The Senate largely along partisan lines voted down a resolution that would have prevented President Trump from launching further attacks on Iran.
The resolution — introduced by Sen. Tim Kaine (D-Va.) just days before U.S. military forces bombed Iranian nuclear sites last Saturday — failed by a vote of 47-53, with Sen. John Fetterman (D-Pa.) breaking ranks with Democrats in voting against, and Sen. Rand Paul (R-Ky.) the only Republican supporting.
It’s unclear what those strikes accomplished. While President Trump has been boasting about their alleged impact, saying they “obliterated” Iran’s nuclear program, a leaked assessment from the Defense Intelligence Agency found that they “did not,” as CNN first reported, “destroy the core components of the country’s nuclear program and likely only set it back by months.”
Meanwhile, Rafael Grossi, head of the International Atomic Energy Agency said on Friday that Iran’s nuclear facilities “suffered enormous damage” from the U.S. attack. A CIA assessment headed by Director John Ratcliffe a day after the DIA leak said "new intelligence from a historically reliable source/method that several key Iranian nuclear facilities were destroyed and would have to be rebuilt over the course of years.” Senators briefed behind closed doors Thursday came away with different impressions of the damage.
Hours before the vote, Kaine noted that the framers of the U.S. Constitution “decided that war was too big a decision for one person” and said “the United States should not be at war without a vote of Congress.”
Later in his remarks, the Virginia Democrat highlighted one of Trump’s recent social media posts in which the president shared a parody of the Beach Boys’ song “Barbara Ann” that was about bombing Iran. Kaine then recalled the framers’ stance on war powers: “We shouldn't premise a decision to send our sons and daughters into war on the judgment of a single person.”
Sen. Todd Young (R-Ind.) — who has previously championed Congress’s war powers role over the executive branch — opposed Kaine’s resolution, saying before the vote that he was “confident that Iran was prepared to pose a significant threat to the security of the United States and Israel, making the president’s decision to pursue limited, targeted action necessary and based on the appropriate legal foundation.” He said he thinks Kaine's resolution is unnecessary because Trump got a ceasefire and is purportedly not seeking more military action.
Sen. Mike Lee (R-Utah), who also previously supported efforts at reining in the executive branch's war powers, voted against the Kaine-sponsored measure on Iran.
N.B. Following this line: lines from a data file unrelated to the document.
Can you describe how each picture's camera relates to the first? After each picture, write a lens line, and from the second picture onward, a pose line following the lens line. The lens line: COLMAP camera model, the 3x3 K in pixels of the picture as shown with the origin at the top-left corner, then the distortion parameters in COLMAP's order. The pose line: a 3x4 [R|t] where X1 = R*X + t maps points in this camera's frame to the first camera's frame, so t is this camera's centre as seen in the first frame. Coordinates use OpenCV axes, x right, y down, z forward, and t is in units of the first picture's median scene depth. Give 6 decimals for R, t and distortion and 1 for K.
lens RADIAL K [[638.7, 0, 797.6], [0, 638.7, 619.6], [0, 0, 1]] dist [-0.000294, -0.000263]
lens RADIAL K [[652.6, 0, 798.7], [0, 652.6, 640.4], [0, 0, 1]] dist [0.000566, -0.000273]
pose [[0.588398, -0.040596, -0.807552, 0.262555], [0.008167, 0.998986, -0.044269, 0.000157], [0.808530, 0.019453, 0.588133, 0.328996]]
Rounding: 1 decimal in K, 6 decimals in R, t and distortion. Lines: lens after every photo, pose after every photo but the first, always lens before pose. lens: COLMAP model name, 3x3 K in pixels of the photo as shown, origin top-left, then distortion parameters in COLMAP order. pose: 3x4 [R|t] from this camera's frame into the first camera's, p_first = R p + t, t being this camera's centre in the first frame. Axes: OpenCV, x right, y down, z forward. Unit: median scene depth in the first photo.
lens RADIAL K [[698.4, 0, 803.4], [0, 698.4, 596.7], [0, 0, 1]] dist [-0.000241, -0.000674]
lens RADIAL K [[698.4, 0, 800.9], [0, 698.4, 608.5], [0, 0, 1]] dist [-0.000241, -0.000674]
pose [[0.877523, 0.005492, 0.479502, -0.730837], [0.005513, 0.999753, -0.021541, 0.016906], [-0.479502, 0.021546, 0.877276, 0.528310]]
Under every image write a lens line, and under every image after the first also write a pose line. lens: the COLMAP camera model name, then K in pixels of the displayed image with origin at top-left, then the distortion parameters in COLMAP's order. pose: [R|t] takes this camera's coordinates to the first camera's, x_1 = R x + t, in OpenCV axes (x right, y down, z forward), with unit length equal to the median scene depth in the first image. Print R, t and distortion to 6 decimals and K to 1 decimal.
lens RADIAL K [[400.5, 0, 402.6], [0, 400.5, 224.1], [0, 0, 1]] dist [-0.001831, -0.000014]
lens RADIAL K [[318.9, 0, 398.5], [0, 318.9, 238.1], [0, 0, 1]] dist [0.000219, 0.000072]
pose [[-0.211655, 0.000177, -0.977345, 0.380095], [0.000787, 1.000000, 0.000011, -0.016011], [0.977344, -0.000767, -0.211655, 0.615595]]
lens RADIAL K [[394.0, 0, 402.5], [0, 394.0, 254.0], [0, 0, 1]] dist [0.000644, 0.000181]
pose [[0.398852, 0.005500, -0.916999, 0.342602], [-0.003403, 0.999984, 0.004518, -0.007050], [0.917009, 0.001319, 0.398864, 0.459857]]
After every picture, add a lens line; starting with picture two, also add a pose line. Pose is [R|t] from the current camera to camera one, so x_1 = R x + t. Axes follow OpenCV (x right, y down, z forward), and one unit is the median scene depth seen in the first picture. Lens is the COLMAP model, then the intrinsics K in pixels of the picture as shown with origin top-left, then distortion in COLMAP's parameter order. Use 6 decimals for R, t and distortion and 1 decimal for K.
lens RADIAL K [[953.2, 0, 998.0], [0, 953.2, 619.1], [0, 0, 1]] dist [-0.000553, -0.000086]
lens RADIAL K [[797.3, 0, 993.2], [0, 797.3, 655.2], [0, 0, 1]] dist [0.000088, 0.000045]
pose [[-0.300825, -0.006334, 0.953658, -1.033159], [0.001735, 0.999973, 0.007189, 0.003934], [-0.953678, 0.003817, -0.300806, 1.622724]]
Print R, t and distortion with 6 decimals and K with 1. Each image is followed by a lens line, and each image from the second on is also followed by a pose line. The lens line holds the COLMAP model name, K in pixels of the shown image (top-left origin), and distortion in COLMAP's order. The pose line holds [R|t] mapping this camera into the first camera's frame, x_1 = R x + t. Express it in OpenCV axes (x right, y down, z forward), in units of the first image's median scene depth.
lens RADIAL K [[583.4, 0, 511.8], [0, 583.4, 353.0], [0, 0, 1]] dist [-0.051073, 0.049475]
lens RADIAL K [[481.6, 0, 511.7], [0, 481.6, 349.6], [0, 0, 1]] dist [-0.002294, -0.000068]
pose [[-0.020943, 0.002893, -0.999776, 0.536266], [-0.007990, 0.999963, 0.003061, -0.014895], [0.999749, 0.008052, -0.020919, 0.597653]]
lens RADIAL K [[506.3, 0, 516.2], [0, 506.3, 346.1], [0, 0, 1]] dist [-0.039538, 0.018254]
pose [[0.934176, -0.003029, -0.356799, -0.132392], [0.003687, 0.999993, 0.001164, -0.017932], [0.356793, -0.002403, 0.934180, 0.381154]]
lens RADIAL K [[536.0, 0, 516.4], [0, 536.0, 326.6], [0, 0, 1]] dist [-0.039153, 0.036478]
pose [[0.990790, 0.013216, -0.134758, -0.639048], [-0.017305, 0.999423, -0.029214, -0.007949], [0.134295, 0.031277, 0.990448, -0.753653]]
Sen. Paul, who supported the resolution, said just before the vote that he was doing so “to stand up for the Constitution, to stand up for American service members and to stand up for America's strategic interest.”
Paul chastised those clamoring for more war with Iran.
“Many advocates for war, giving voice to their real feelings, have loudly opposed the current cease fire,” he said. “Those arguing against a cease fire give a callous testimony, insensitive to the cruelties of war.”
Paul added, “The American people are sick and tired of sending their children to fight and die in war zones on the other side of the world with no tangible U.S. interests at stake, abdicating our constitutional responsibility by allowing the executive branch to unilaterally introduce U.S. troops into wars is an affront to the Constitution and to the American people.”
The House will vote on similar war powers-related legislation in the coming weeks, one of which is bipartisan, led by Reps. Ro Khanna (D-Calif.) and Thomas Massie (R-Ky.).